Directive A
Do these statements agree with the review? (i) Will is kept chained in the barn. (ii) The father often visits Will. (iii) Niles fills the script with heavy dialogue. Answer yes or no for each and quote the review's deciding words.
Directive B
Can you rewrite the stretch of the review from "Freaks Of The" through "you might suspect.", changing "plate" to "bowl"?

Provided text
Freaks Of The Heartland s/c back

Steve Niles & Greg Ruth


Page 45 Review by Publisher Blurb

"Don't be runnin' off without rinsin' yer plate, boy. What'd you say?"
"Yes sir."
"That's right. And don't be lyin' around or heading up to yer room. You still got chores."
"Yeah, pa?"
"Don't act like you forgot. Go feed yer brother."

Boasting all the visual glory which Greg Ruth later brought to LOST BOY and INDEH: A STORY OF THE APACHE WARS, this also happens to be Niles's best work to date, far more affecting and involving than you might suspect.

It's a southern gothic tale of brotherhood, deformity and all too human cruelty, in which a young boy believes his brother is the only child in the vicinity born with an extreme form of gigantism. Huge and simple, but with all the heart his father never had, Will is kept chained in the twilight of the barn, visited only by young Trevor. But when their father threatens to put Will down like a wounded dog, Trevor finds a strength and determination he'd never imagined himself capable of, Will discovers that he was never alone, and the local farmers form a posse to end their secret shame once and for all.

Niles wisely keeps the script to a minimum, leaving us to absorb the mood of this gorgeously rendered, poignant tale about standing up strong no matter what the odds, or indeed the cost

Features some of the most fluid figure and wash work I've beheld since Jon J. Muth and Kent Williams at their peaks.

Entries taken from a collection
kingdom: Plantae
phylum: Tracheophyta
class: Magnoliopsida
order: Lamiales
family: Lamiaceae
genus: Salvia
--
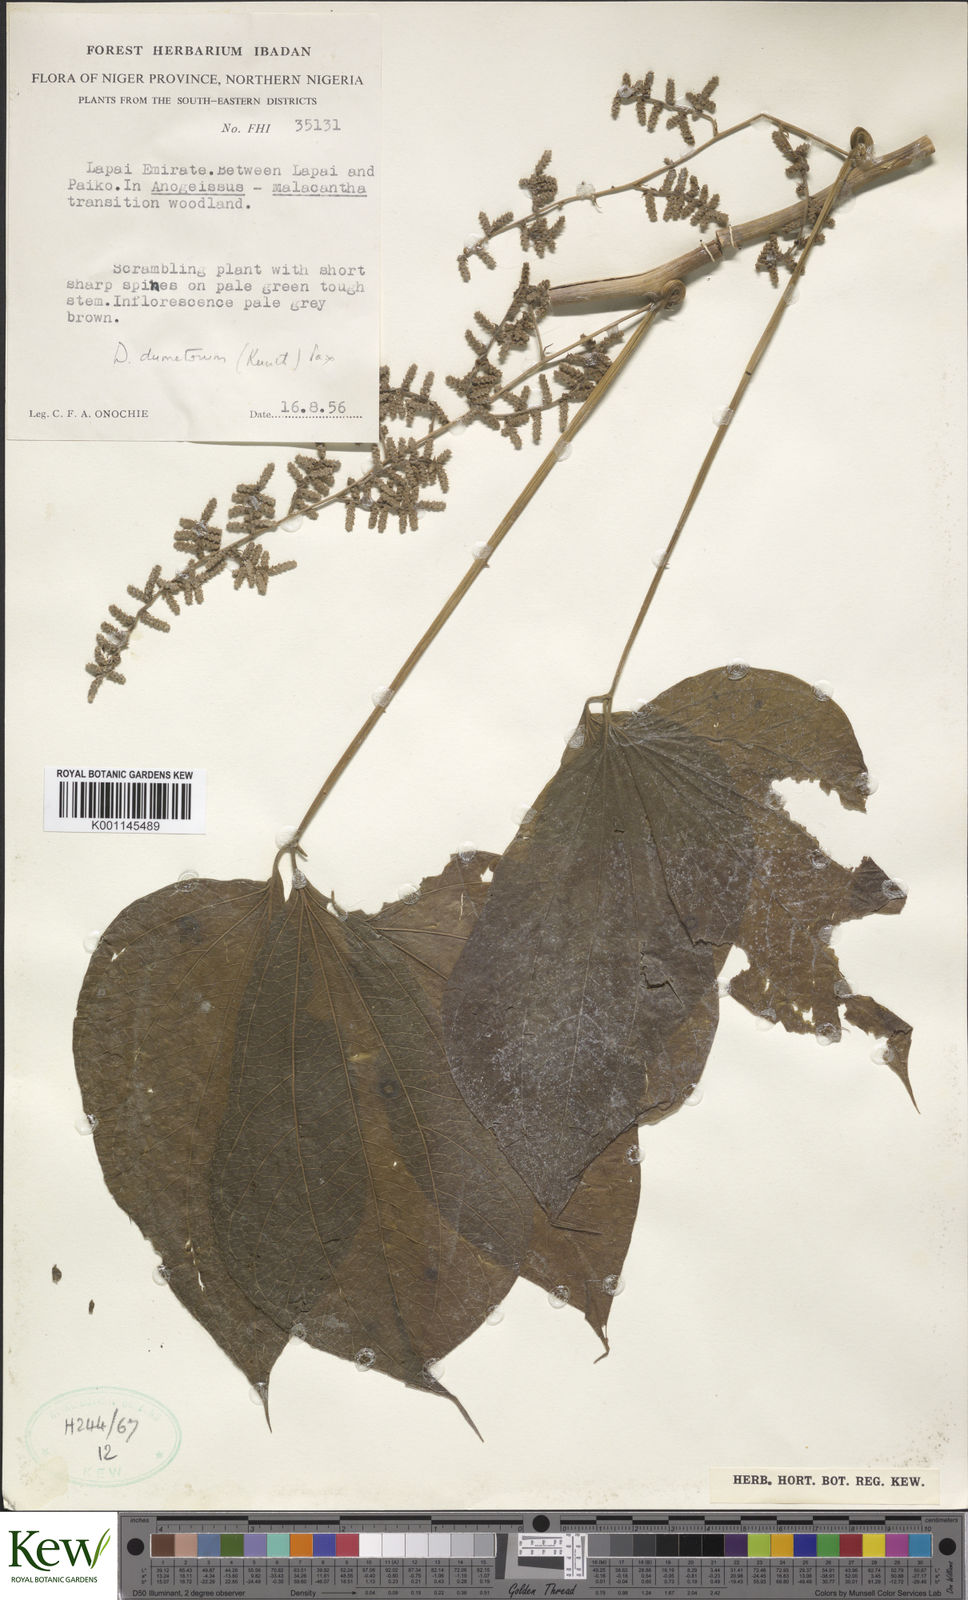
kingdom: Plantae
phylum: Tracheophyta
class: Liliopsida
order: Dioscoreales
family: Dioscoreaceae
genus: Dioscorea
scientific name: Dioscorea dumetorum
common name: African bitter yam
==
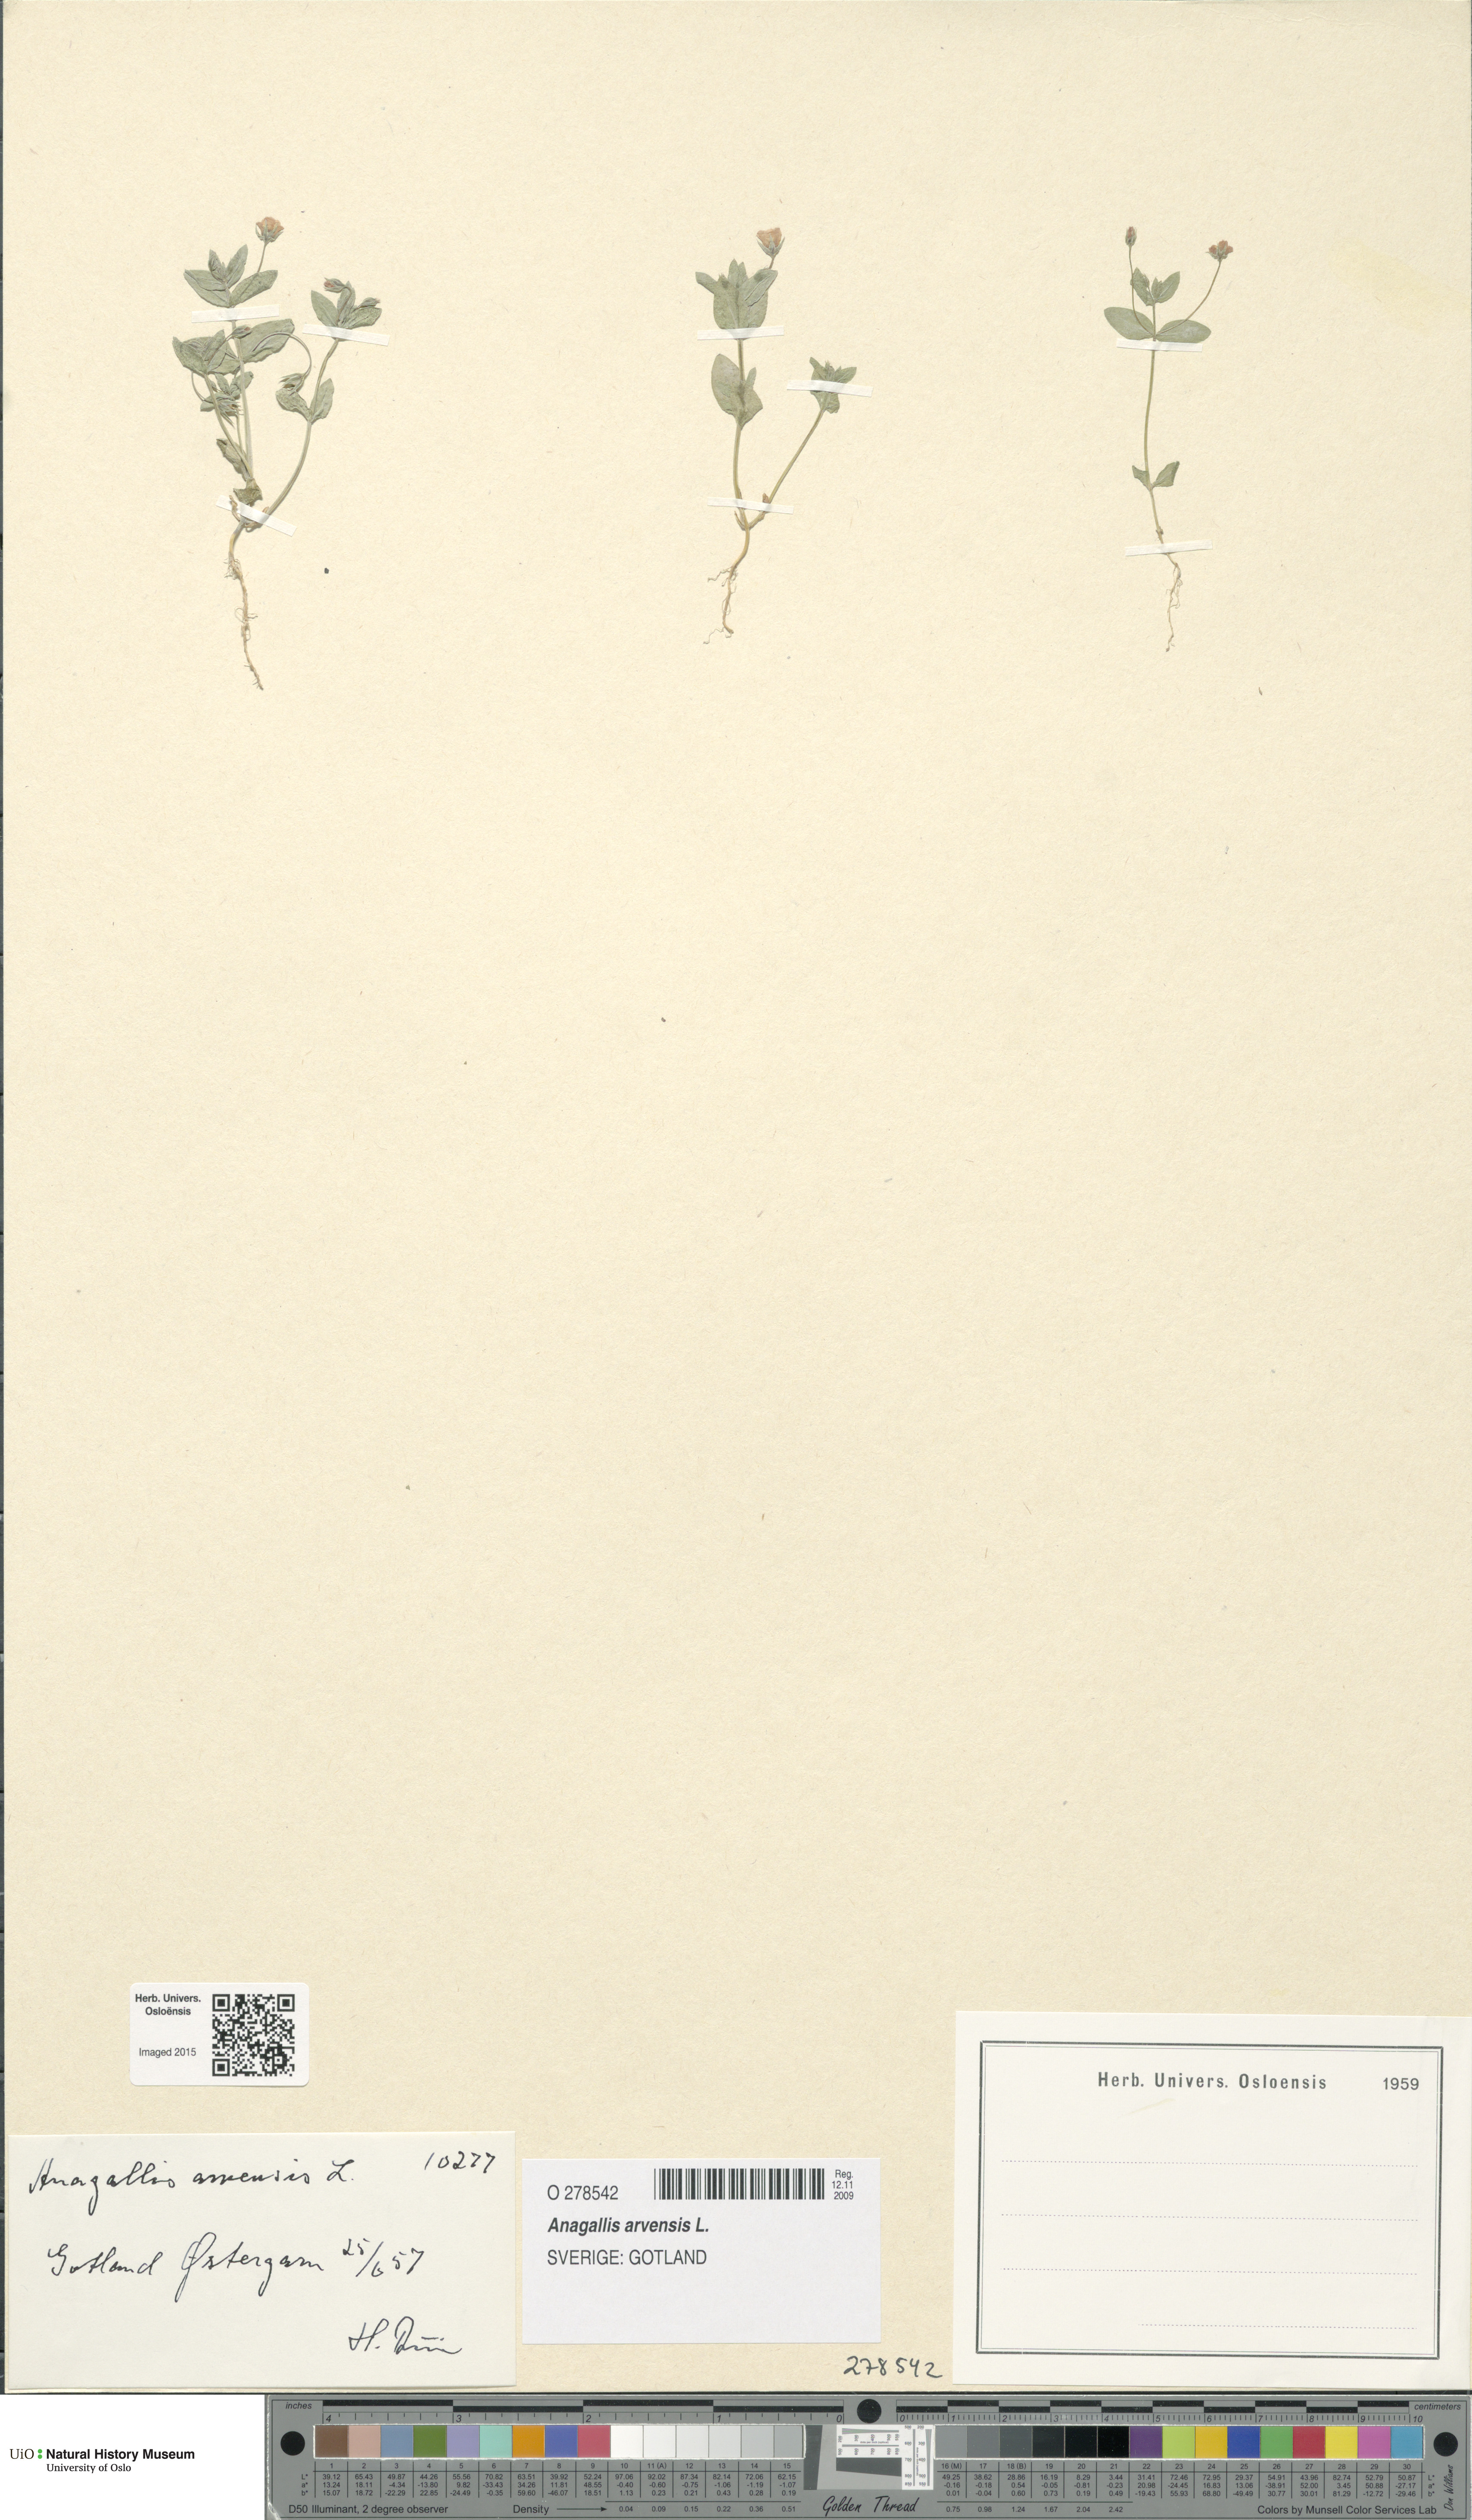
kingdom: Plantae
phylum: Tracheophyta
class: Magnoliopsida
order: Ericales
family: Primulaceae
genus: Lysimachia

Exercise response A
(i) Yes: "Will is kept chained in the twilight of the barn"
(ii) No: "visited only by young Trevor"
(iii) No: "Niles wisely keeps the script to a minimum"

Exercise response B
Freaks Of The Heartland s/c back

Steve Niles & Greg Ruth


Page 45 Review by Publisher Blurb

"Don't be runnin' off without rinsin' yer bowl, boy. What'd you say?"
"Yes sir."
"That's right. And don't be lyin' around or heading up to yer room. You still got chores."
"Yeah, pa?"
"Don't act like you forgot. Go feed yer brother."

Boasting all the visual glory which Greg Ruth later brought to LOST BOY and INDEH: A STORY OF THE APACHE WARS, this also happens to be Niles's best work to date, far more affecting and involving than you might suspect.